For existing explicit caches, you can add or update the ttl or expire_time.
You need to provide the CACHE_ID, which is the final segment in the
fully-qualified resource name of the cache.
Update ttl
PROJECT_ID="PROJECT_ID"
LOCATION="LOCATION"
CACHE_ID="CACHE_ID" # the final segment in the `name` of the cache
TTL="CACHE_TIME_TO_LIVE"
curl \
-X PATCH \
-H "Authorization: Bearer $(gcloud auth print-access-token)" \
-H "Content-Type: application/json; charset=utf-8" \
https://${LOCATION}-aiplatform.googleapis.com/v1beta1/projects/${PROJECT_ID}/locations/${LOCATION}/cachedContents/${CACHE_ID} -d \
'{
"ttl": "'$TTL'"
}'
Update expire_time
PROJECT_ID="PROJECT_ID"
LOCATION="LOCATION"
CACHE_ID="CACHE_ID" # the final segment in the `name` of the cache
EXPIRE_TIME="ABSOLUTE_TIME_CACHE_EXPIRES"
curl \
-X PATCH \
-H "Authorization: Bearer $(gcloud auth print-access-token)" \
-H "Content-Type: application/json; charset=utf-8" \
https://${LOCATION}-aiplatform.googleapis.com/v1beta1/projects/${PROJECT_ID}/locations/${LOCATION}/cachedContents/${CACHE_ID} -d \
'{
"expire_time": "'$EXPIRE_TIME'"
}'
Delete a cache
When an explicit cache is no longer needed, you can delete it.
You need to provide the CACHE_ID, which is the final segment in the
fully-qualified resource name of the cache.
PROJECT_ID="PROJECT_ID"
LOCATION="LOCATION"
CACHE_ID="CACHE_ID" # the final segment in the `name` of the cache
curl \
-X DELETE \
-H "Authorization: Bearer $(gcloud auth print-access-token)" \
https://${LOCATION}-aiplatform.googleapis.com/v1beta1/projects/${PROJECT_ID}/locations/${LOCATION}/cachedContents/${CACHE_ID}
Pricing for explicit caching
Explicit caching is a paid feature designed to reduce cost. Pricing is based on the following factors:
Input tokens for cache creation: For both implicit and explicit caching, you're billed for the input tokens used to create the cache at the standard input token price.
Storage of cache: For explicit caching, there are also storage costs based on how long caches are stored. There are no storage costs for implicit caching. For more information, see the pricing for the Vertex AI Gemini API.

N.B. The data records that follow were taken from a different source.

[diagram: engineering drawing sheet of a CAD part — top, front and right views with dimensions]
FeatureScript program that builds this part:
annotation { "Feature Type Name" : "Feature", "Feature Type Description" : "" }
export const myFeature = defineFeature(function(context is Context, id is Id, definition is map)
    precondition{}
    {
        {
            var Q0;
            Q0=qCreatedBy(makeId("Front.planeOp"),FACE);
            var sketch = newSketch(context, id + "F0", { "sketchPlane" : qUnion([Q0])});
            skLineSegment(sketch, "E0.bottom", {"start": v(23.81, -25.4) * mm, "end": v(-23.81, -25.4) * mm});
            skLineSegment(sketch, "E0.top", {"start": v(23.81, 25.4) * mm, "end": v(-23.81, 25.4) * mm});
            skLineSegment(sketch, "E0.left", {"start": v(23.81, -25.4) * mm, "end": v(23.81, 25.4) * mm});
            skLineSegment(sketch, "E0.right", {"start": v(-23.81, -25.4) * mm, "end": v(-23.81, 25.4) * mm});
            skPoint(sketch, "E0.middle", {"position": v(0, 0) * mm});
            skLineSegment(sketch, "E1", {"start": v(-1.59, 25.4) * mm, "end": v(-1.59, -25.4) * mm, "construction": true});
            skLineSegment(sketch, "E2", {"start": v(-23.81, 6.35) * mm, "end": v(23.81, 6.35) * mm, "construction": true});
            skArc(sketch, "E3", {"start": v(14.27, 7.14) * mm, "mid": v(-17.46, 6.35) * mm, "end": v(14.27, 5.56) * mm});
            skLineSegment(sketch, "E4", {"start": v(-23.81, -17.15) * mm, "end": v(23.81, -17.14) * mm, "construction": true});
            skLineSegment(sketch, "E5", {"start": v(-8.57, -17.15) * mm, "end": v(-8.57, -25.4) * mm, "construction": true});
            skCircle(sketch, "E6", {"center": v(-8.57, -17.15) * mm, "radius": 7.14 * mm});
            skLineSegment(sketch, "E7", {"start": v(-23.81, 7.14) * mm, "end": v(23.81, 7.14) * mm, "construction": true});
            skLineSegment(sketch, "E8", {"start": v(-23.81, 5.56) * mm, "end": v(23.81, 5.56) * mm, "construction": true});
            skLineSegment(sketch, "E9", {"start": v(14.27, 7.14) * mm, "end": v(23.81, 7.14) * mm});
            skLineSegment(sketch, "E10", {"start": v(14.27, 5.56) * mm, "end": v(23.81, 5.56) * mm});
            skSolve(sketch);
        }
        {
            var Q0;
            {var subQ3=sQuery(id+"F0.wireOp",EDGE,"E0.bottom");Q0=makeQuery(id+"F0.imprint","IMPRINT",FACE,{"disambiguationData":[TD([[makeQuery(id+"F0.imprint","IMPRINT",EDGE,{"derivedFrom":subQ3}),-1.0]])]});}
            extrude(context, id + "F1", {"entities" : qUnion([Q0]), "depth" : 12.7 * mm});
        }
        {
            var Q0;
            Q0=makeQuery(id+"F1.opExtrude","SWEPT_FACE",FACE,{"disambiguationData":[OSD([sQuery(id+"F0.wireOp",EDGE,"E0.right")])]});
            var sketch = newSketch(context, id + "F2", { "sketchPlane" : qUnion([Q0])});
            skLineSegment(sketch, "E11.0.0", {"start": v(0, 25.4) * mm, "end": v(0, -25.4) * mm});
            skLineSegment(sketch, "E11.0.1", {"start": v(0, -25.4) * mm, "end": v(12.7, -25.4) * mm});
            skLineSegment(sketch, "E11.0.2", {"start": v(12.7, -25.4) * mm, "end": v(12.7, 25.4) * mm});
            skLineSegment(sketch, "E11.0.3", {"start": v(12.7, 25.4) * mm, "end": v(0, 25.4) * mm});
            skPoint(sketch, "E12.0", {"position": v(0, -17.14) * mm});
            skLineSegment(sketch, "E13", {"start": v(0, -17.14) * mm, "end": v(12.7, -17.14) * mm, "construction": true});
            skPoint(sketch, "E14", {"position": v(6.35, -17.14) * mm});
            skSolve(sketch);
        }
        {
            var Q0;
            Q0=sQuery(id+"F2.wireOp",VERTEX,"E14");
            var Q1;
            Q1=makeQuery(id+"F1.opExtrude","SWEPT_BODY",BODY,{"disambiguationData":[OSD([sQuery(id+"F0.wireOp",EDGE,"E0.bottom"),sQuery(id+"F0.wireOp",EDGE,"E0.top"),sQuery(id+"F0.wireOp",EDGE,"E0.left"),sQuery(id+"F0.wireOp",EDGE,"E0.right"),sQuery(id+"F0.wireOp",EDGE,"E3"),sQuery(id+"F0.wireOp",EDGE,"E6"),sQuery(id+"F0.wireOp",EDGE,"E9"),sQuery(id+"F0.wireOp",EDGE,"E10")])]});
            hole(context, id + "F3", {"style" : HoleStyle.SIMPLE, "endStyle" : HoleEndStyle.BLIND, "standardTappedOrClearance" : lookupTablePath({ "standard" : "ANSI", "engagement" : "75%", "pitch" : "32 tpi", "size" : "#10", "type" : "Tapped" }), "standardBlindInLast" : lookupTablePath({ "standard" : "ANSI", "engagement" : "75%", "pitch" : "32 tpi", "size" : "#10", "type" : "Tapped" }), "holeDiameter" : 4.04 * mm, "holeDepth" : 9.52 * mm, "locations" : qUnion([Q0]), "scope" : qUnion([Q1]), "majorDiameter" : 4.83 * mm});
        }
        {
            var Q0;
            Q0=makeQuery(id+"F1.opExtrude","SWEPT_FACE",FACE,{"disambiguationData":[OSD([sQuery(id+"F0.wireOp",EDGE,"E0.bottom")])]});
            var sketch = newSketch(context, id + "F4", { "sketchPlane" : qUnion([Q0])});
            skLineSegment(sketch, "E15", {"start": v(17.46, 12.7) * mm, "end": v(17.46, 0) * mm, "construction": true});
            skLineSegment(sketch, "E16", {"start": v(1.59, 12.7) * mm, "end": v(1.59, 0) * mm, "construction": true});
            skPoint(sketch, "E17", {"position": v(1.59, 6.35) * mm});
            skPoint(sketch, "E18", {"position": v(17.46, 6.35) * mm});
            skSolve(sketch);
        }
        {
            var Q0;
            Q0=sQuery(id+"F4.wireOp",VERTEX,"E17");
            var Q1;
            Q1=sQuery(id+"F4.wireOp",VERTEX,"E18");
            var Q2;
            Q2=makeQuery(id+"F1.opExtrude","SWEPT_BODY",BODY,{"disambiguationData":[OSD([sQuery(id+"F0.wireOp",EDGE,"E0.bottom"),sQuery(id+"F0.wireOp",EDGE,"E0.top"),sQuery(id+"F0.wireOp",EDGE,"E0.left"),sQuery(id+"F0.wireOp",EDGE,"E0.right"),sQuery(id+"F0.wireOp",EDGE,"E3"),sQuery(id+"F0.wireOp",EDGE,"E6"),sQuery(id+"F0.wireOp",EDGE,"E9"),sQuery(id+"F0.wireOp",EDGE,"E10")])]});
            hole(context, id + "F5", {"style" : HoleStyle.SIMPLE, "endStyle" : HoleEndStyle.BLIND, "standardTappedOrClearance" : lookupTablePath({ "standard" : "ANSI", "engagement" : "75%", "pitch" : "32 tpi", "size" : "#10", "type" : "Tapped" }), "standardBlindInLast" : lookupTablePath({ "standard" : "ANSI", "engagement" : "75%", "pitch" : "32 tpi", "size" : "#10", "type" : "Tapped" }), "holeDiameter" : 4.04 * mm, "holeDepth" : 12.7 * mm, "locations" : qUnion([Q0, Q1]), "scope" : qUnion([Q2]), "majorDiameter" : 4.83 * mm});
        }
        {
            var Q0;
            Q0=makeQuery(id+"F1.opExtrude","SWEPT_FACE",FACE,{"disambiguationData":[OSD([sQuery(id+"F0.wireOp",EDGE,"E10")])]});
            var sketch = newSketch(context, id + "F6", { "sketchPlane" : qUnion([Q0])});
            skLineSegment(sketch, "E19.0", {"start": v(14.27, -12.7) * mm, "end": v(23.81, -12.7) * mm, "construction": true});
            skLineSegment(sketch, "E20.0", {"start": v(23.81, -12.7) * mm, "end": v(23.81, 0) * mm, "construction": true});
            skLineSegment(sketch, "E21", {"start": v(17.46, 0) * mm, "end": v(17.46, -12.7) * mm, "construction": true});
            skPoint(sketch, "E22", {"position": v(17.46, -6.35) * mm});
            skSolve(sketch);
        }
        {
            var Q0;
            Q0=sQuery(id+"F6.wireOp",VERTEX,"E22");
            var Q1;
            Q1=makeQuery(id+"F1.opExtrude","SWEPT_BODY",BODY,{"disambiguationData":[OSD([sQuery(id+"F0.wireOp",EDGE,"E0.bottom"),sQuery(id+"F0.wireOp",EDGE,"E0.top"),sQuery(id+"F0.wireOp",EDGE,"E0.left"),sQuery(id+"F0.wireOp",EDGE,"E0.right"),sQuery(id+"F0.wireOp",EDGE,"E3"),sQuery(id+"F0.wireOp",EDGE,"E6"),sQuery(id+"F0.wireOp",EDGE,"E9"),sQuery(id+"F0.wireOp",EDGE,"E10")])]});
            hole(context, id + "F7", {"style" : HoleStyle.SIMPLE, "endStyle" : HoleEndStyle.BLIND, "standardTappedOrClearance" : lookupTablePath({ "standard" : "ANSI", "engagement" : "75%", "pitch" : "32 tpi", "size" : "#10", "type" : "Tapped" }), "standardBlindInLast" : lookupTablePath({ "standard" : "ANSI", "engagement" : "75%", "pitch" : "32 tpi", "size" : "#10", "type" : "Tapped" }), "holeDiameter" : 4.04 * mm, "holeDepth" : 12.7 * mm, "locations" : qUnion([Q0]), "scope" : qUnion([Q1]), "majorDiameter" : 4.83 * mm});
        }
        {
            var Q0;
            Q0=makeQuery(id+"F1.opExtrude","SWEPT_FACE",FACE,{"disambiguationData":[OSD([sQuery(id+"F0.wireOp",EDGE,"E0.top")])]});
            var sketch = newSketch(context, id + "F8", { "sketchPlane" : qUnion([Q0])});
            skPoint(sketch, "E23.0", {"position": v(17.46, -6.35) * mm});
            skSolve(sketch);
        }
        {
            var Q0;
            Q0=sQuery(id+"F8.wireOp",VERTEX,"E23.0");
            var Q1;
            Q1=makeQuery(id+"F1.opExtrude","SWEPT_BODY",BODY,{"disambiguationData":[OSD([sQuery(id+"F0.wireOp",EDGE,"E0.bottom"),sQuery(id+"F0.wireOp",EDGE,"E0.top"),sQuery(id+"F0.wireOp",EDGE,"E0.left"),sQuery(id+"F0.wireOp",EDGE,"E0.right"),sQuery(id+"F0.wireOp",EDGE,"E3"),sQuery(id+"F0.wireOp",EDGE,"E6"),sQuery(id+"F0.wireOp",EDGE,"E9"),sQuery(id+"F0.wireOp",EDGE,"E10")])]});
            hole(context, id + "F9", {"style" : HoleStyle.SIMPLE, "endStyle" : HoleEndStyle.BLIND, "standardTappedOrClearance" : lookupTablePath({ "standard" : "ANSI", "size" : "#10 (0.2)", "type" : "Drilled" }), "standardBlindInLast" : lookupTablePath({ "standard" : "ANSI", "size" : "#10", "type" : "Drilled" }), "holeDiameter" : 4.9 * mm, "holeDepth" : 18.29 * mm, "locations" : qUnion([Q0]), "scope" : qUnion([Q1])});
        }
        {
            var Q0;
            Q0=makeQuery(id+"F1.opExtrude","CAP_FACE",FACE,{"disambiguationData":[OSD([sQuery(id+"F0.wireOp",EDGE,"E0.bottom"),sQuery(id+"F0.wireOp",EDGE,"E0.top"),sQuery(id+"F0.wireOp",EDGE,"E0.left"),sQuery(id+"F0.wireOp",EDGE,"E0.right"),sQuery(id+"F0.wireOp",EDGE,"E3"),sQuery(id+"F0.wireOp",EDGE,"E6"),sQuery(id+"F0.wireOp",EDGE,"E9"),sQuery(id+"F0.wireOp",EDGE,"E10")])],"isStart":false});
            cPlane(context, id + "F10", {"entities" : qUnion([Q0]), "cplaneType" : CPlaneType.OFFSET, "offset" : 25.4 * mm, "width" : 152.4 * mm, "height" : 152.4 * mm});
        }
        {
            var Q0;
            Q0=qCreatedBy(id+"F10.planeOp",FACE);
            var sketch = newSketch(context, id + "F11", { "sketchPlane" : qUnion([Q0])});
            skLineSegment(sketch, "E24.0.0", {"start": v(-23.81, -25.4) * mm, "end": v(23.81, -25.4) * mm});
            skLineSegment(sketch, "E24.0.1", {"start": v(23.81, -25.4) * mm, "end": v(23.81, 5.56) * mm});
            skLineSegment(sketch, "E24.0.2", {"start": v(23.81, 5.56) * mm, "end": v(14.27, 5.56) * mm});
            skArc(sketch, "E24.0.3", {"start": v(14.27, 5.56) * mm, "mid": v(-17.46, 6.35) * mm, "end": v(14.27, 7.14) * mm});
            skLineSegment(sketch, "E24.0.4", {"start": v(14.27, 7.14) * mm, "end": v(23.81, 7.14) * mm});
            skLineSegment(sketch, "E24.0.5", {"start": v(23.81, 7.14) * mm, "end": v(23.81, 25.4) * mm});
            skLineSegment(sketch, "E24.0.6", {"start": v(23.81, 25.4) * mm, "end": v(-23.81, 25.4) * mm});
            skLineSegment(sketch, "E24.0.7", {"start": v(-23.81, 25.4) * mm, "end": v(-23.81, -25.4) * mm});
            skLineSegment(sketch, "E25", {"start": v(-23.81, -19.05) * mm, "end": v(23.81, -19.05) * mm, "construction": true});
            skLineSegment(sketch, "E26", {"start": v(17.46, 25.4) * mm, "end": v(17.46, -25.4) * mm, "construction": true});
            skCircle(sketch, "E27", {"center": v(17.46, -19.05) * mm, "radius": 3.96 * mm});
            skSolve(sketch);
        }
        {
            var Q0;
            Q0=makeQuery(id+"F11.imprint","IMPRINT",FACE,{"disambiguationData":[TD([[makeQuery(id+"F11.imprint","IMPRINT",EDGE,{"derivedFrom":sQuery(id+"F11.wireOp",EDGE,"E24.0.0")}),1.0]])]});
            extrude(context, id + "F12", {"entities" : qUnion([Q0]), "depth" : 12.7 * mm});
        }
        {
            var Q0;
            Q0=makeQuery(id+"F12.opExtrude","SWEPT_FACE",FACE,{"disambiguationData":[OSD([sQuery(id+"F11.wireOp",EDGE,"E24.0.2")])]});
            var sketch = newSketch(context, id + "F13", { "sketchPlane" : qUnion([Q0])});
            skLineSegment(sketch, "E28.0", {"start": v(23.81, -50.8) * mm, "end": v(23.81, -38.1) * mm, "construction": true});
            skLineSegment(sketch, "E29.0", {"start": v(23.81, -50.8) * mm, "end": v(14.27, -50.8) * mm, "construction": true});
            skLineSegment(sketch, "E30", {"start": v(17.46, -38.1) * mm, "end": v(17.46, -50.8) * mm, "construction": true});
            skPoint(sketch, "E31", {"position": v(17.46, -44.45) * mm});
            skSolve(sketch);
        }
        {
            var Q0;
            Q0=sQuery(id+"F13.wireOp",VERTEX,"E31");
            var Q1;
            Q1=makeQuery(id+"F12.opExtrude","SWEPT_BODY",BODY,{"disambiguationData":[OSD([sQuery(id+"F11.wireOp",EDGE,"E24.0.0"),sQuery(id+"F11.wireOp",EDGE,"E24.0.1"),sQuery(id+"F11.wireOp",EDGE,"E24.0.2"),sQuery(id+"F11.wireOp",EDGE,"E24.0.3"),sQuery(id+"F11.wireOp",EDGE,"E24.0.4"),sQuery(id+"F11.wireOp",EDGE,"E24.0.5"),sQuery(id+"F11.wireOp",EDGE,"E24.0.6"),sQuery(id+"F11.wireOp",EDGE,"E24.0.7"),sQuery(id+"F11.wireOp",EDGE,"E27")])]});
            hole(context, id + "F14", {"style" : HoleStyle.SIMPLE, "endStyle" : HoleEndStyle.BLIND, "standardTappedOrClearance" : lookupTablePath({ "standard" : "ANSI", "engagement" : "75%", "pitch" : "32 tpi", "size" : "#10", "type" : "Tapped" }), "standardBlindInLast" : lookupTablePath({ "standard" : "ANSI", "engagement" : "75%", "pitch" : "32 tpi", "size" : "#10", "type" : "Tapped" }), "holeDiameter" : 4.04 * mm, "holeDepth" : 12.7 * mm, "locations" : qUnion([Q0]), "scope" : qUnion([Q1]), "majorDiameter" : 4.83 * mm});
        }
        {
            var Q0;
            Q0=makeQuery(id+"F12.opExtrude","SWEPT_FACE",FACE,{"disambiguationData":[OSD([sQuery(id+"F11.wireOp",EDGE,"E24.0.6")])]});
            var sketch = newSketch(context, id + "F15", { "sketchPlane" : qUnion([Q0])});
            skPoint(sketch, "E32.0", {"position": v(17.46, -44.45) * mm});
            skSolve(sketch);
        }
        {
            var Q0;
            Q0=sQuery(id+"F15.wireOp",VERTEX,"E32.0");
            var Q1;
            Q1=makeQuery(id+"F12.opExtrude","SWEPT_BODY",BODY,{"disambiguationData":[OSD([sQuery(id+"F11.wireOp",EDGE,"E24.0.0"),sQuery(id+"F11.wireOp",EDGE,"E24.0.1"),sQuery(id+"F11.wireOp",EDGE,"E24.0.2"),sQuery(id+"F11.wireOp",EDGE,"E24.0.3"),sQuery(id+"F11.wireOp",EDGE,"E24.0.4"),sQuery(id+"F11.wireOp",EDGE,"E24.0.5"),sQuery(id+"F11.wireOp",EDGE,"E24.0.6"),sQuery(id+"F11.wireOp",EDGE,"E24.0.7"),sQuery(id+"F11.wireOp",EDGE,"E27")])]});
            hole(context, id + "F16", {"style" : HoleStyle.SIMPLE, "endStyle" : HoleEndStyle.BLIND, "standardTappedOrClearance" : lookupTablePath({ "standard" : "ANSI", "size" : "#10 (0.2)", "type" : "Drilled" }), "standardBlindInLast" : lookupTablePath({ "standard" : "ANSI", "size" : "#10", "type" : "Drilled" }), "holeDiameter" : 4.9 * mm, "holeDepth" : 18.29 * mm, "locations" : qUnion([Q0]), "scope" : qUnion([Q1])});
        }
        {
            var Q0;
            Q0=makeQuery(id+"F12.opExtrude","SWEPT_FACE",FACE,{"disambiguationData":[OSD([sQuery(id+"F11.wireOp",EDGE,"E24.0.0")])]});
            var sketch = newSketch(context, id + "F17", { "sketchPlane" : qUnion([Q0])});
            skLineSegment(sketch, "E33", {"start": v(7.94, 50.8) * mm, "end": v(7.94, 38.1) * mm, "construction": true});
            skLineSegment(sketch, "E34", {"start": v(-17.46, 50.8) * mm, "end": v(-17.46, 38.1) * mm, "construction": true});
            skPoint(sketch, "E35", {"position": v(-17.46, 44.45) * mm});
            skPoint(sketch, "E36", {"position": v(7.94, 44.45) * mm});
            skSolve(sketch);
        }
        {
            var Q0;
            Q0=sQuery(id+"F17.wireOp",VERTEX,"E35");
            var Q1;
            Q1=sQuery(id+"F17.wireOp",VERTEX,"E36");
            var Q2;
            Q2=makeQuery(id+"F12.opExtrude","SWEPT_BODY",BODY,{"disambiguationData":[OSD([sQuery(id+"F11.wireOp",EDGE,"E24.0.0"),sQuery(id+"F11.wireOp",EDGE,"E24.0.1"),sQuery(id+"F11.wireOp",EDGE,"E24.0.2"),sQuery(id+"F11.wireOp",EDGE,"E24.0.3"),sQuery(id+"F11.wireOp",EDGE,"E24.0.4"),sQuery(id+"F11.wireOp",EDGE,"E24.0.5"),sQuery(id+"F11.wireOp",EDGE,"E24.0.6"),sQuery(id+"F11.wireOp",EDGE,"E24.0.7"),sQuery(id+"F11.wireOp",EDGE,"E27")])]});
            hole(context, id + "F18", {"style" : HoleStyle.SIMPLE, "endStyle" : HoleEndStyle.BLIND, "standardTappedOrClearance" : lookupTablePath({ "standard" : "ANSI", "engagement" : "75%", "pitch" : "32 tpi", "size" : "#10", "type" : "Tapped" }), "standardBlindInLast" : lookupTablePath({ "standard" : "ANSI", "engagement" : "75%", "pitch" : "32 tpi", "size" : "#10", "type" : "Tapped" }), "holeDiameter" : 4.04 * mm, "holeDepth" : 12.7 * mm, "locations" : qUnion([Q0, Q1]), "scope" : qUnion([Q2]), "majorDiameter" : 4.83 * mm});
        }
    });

Usage of cached content: Explicit caching ensures a discount when explicit caches are referenced, meaning you get a discount on the input tokens when they reference an existing cache. For Gemini 2.5 and later models, this discount is 90%.
The number of tokens in the cached part of your input is provided in the
cachedContentTokenCount field in the metadata of a response.